TASK. Find each line in the entries below that contains the word "many", and copy those lines out in full.

SUPPLIED DATA.
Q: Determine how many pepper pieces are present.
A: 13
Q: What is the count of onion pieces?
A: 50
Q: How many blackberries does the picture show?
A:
--
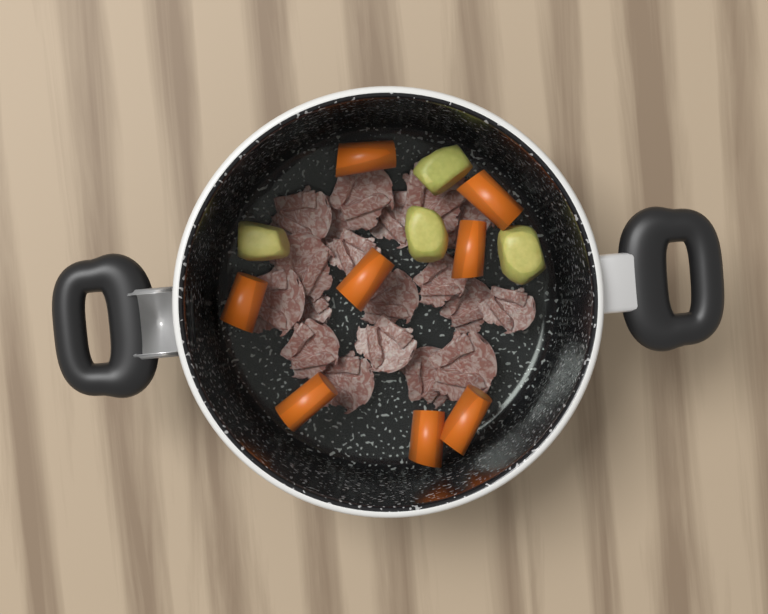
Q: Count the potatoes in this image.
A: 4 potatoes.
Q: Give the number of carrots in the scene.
* * *
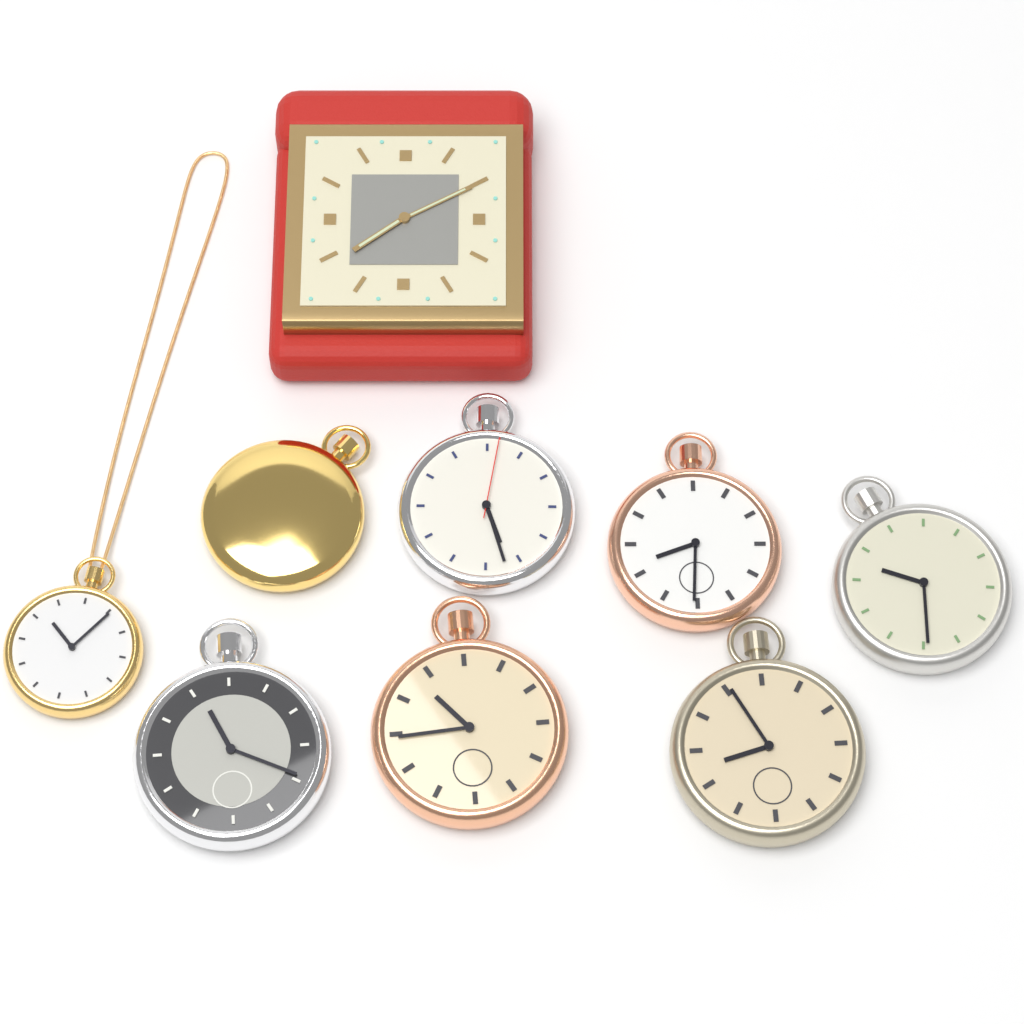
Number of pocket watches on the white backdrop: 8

RIGHT ANSWER.
Q: Determine how many pepper pieces are present.
Q: How many blackberries does the picture show?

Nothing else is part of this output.